**Dane wejściowe**
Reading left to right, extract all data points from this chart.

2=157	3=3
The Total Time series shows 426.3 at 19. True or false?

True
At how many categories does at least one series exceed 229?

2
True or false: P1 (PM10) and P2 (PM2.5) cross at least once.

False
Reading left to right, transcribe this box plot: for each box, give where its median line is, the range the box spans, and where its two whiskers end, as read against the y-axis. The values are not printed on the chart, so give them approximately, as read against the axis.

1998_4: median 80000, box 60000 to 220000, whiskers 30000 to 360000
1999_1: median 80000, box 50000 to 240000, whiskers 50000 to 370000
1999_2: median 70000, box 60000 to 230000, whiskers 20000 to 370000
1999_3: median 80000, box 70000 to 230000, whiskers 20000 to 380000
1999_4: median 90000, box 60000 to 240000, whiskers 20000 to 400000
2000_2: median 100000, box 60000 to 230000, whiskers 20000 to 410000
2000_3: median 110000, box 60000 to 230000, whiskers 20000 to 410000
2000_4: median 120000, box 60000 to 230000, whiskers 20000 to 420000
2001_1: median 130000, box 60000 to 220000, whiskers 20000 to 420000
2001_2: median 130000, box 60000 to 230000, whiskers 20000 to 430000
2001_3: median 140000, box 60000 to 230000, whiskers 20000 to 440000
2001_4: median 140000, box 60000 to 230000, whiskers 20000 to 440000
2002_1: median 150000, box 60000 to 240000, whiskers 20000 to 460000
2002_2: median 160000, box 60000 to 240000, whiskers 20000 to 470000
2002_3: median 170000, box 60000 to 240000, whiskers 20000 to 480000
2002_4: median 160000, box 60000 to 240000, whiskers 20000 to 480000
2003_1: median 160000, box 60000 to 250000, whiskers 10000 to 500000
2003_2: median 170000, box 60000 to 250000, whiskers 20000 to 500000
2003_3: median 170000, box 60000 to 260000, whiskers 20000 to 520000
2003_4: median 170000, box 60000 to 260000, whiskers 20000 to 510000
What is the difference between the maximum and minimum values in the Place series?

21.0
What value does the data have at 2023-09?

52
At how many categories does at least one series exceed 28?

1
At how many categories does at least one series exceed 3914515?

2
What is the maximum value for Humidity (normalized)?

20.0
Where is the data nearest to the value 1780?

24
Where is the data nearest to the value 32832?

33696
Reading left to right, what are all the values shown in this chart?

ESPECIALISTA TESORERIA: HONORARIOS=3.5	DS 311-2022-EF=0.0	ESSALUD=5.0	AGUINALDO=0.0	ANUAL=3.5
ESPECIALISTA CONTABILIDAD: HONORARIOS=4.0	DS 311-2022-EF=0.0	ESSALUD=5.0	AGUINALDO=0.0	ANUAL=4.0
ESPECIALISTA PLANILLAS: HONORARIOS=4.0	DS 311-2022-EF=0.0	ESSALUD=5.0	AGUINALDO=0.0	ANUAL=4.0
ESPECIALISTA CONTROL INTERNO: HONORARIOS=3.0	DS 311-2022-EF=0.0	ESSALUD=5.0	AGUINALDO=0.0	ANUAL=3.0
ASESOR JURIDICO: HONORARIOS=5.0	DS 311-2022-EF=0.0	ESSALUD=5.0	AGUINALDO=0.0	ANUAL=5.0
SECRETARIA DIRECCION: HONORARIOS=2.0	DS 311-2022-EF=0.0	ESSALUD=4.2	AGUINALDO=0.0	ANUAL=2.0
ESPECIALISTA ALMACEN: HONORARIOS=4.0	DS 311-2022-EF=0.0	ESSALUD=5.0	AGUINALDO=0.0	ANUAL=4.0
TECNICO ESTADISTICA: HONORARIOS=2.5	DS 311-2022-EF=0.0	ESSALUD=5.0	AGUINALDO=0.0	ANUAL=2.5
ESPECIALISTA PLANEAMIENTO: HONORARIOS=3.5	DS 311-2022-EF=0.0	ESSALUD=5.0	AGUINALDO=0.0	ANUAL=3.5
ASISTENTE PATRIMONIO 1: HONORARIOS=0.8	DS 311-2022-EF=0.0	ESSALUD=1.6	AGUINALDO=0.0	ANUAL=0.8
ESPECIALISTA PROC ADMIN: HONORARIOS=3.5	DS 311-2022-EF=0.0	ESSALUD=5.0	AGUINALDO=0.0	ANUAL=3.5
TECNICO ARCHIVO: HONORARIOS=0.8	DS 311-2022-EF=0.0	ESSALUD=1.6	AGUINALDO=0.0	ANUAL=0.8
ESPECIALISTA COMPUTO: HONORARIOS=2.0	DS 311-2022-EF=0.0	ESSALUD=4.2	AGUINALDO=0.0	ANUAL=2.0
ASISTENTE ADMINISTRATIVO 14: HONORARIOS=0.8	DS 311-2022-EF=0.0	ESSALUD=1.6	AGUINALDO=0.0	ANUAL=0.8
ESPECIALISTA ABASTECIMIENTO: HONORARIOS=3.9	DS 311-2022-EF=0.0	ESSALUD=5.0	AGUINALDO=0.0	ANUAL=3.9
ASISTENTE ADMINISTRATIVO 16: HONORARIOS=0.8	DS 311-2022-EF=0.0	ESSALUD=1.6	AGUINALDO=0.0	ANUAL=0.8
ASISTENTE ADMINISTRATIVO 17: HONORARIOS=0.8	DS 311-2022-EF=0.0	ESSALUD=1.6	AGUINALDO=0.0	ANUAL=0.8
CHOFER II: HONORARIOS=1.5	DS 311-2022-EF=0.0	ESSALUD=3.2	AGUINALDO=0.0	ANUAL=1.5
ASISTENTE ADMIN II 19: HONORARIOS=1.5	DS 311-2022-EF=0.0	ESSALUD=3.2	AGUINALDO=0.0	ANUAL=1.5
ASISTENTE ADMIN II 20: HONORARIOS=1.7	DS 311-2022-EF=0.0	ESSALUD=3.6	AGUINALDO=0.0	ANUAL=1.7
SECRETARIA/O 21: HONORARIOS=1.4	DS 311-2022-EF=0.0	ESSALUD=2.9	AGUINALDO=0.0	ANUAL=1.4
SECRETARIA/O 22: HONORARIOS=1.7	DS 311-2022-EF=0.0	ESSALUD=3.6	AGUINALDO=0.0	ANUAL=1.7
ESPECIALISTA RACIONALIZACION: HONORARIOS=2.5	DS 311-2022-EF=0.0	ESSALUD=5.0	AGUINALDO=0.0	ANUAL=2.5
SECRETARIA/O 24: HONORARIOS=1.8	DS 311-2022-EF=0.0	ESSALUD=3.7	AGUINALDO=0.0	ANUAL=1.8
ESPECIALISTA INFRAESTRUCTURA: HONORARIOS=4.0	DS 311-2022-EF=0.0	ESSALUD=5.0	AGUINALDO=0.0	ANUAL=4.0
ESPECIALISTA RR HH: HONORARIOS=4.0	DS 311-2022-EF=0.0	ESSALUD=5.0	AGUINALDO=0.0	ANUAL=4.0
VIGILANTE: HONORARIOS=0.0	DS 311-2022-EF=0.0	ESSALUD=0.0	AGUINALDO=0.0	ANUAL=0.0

**Szczegóły zadania**
Przepisz znak w znak wszystkie wiersze z powyższej listy, od pierwszego do ostatniego.

**Miejsce na odpowiedź**
Reading left to right, extract all data points from this chart.

2=157	3=3
The Total Time series shows 426.3 at 19. True or false?

True
At how many categories does at least one series exceed 229?

2
True or false: P1 (PM10) and P2 (PM2.5) cross at least once.

False
Reading left to right, transcribe this box plot: for each box, give where its median line is, the range the box spans, and where its two whiskers end, as read against the y-axis. The values are not printed on the chart, so give them approximately, as read against the axis.

1998_4: median 80000, box 60000 to 220000, whiskers 30000 to 360000
1999_1: median 80000, box 50000 to 240000, whiskers 50000 to 370000
1999_2: median 70000, box 60000 to 230000, whiskers 20000 to 370000
1999_3: median 80000, box 70000 to 230000, whiskers 20000 to 380000
1999_4: median 90000, box 60000 to 240000, whiskers 20000 to 400000
2000_2: median 100000, box 60000 to 230000, whiskers 20000 to 410000
2000_3: median 110000, box 60000 to 230000, whiskers 20000 to 410000
2000_4: median 120000, box 60000 to 230000, whiskers 20000 to 420000
2001_1: median 130000, box 60000 to 220000, whiskers 20000 to 420000
2001_2: median 130000, box 60000 to 230000, whiskers 20000 to 430000
2001_3: median 140000, box 60000 to 230000, whiskers 20000 to 440000
2001_4: median 140000, box 60000 to 230000, whiskers 20000 to 440000
2002_1: median 150000, box 60000 to 240000, whiskers 20000 to 460000
2002_2: median 160000, box 60000 to 240000, whiskers 20000 to 470000
2002_3: median 170000, box 60000 to 240000, whiskers 20000 to 480000
2002_4: median 160000, box 60000 to 240000, whiskers 20000 to 480000
2003_1: median 160000, box 60000 to 250000, whiskers 10000 to 500000
2003_2: median 170000, box 60000 to 250000, whiskers 20000 to 500000
2003_3: median 170000, box 60000 to 260000, whiskers 20000 to 520000
2003_4: median 170000, box 60000 to 260000, whiskers 20000 to 510000
What is the difference between the maximum and minimum values in the Place series?

21.0
What value does the data have at 2023-09?

52
At how many categories does at least one series exceed 28?

1
At how many categories does at least one series exceed 3914515?

2
What is the maximum value for Humidity (normalized)?

20.0
Where is the data nearest to the value 1780?

24
Where is the data nearest to the value 32832?

33696
Reading left to right, what are all the values shown in this chart?

ESPECIALISTA TESORERIA: HONORARIOS=3.5	DS 311-2022-EF=0.0	ESSALUD=5.0	AGUINALDO=0.0	ANUAL=3.5
ESPECIALISTA CONTABILIDAD: HONORARIOS=4.0	DS 311-2022-EF=0.0	ESSALUD=5.0	AGUINALDO=0.0	ANUAL=4.0
ESPECIALISTA PLANILLAS: HONORARIOS=4.0	DS 311-2022-EF=0.0	ESSALUD=5.0	AGUINALDO=0.0	ANUAL=4.0
ESPECIALISTA CONTROL INTERNO: HONORARIOS=3.0	DS 311-2022-EF=0.0	ESSALUD=5.0	AGUINALDO=0.0	ANUAL=3.0
ASESOR JURIDICO: HONORARIOS=5.0	DS 311-2022-EF=0.0	ESSALUD=5.0	AGUINALDO=0.0	ANUAL=5.0
SECRETARIA DIRECCION: HONORARIOS=2.0	DS 311-2022-EF=0.0	ESSALUD=4.2	AGUINALDO=0.0	ANUAL=2.0
ESPECIALISTA ALMACEN: HONORARIOS=4.0	DS 311-2022-EF=0.0	ESSALUD=5.0	AGUINALDO=0.0	ANUAL=4.0
TECNICO ESTADISTICA: HONORARIOS=2.5	DS 311-2022-EF=0.0	ESSALUD=5.0	AGUINALDO=0.0	ANUAL=2.5
ESPECIALISTA PLANEAMIENTO: HONORARIOS=3.5	DS 311-2022-EF=0.0	ESSALUD=5.0	AGUINALDO=0.0	ANUAL=3.5
ASISTENTE PATRIMONIO 1: HONORARIOS=0.8	DS 311-2022-EF=0.0	ESSALUD=1.6	AGUINALDO=0.0	ANUAL=0.8
ESPECIALISTA PROC ADMIN: HONORARIOS=3.5	DS 311-2022-EF=0.0	ESSALUD=5.0	AGUINALDO=0.0	ANUAL=3.5
TECNICO ARCHIVO: HONORARIOS=0.8	DS 311-2022-EF=0.0	ESSALUD=1.6	AGUINALDO=0.0	ANUAL=0.8
ESPECIALISTA COMPUTO: HONORARIOS=2.0	DS 311-2022-EF=0.0	ESSALUD=4.2	AGUINALDO=0.0	ANUAL=2.0
ASISTENTE ADMINISTRATIVO 14: HONORARIOS=0.8	DS 311-2022-EF=0.0	ESSALUD=1.6	AGUINALDO=0.0	ANUAL=0.8
ESPECIALISTA ABASTECIMIENTO: HONORARIOS=3.9	DS 311-2022-EF=0.0	ESSALUD=5.0	AGUINALDO=0.0	ANUAL=3.9
ASISTENTE ADMINISTRATIVO 16: HONORARIOS=0.8	DS 311-2022-EF=0.0	ESSALUD=1.6	AGUINALDO=0.0	ANUAL=0.8
ASISTENTE ADMINISTRATIVO 17: HONORARIOS=0.8	DS 311-2022-EF=0.0	ESSALUD=1.6	AGUINALDO=0.0	ANUAL=0.8
CHOFER II: HONORARIOS=1.5	DS 311-2022-EF=0.0	ESSALUD=3.2	AGUINALDO=0.0	ANUAL=1.5
ASISTENTE ADMIN II 19: HONORARIOS=1.5	DS 311-2022-EF=0.0	ESSALUD=3.2	AGUINALDO=0.0	ANUAL=1.5
ASISTENTE ADMIN II 20: HONORARIOS=1.7	DS 311-2022-EF=0.0	ESSALUD=3.6	AGUINALDO=0.0	ANUAL=1.7
SECRETARIA/O 21: HONORARIOS=1.4	DS 311-2022-EF=0.0	ESSALUD=2.9	AGUINALDO=0.0	ANUAL=1.4
SECRETARIA/O 22: HONORARIOS=1.7	DS 311-2022-EF=0.0	ESSALUD=3.6	AGUINALDO=0.0	ANUAL=1.7
ESPECIALISTA RACIONALIZACION: HONORARIOS=2.5	DS 311-2022-EF=0.0	ESSALUD=5.0	AGUINALDO=0.0	ANUAL=2.5
SECRETARIA/O 24: HONORARIOS=1.8	DS 311-2022-EF=0.0	ESSALUD=3.7	AGUINALDO=0.0	ANUAL=1.8
ESPECIALISTA INFRAESTRUCTURA: HONORARIOS=4.0	DS 311-2022-EF=0.0	ESSALUD=5.0	AGUINALDO=0.0	ANUAL=4.0
ESPECIALISTA RR HH: HONORARIOS=4.0	DS 311-2022-EF=0.0	ESSALUD=5.0	AGUINALDO=0.0	ANUAL=4.0
VIGILANTE: HONORARIOS=0.0	DS 311-2022-EF=0.0	ESSALUD=0.0	AGUINALDO=0.0	ANUAL=0.0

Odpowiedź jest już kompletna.